INSTRUCTIONS FOR THE TASK = Take the line that has "hfov_deg: 13.4" in it and every line after it to the end of the entries, and reproduce them exactly.

** Opening LISTED RECORDS block **

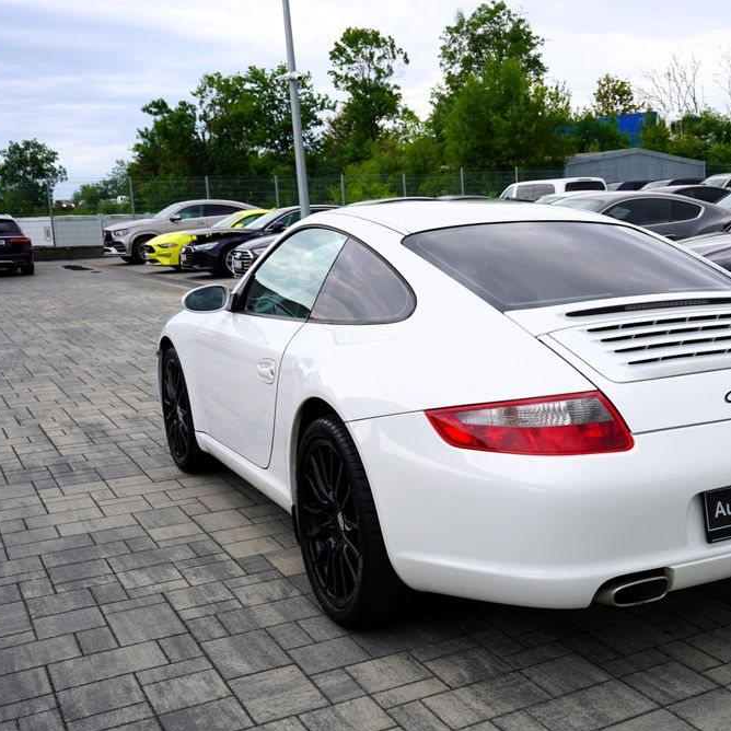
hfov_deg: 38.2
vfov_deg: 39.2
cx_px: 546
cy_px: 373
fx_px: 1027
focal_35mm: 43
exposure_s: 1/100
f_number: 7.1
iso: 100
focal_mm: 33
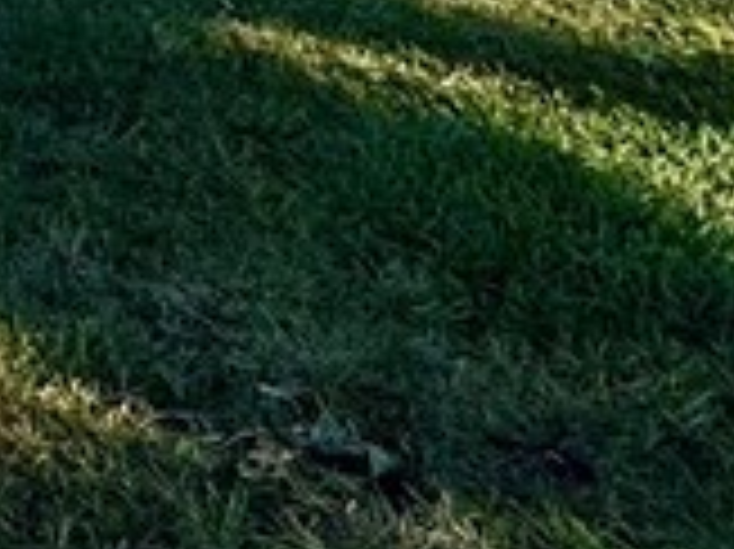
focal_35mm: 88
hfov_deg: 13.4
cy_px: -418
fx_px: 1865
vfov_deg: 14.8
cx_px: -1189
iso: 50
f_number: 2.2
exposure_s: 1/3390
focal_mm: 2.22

** Closing LISTED RECORDS block **

ANSWER BOX =
hfov_deg: 13.4
cy_px: -418
fx_px: 1865
vfov_deg: 14.8
cx_px: -1189
iso: 50
f_number: 2.2
exposure_s: 1/3390
focal_mm: 2.22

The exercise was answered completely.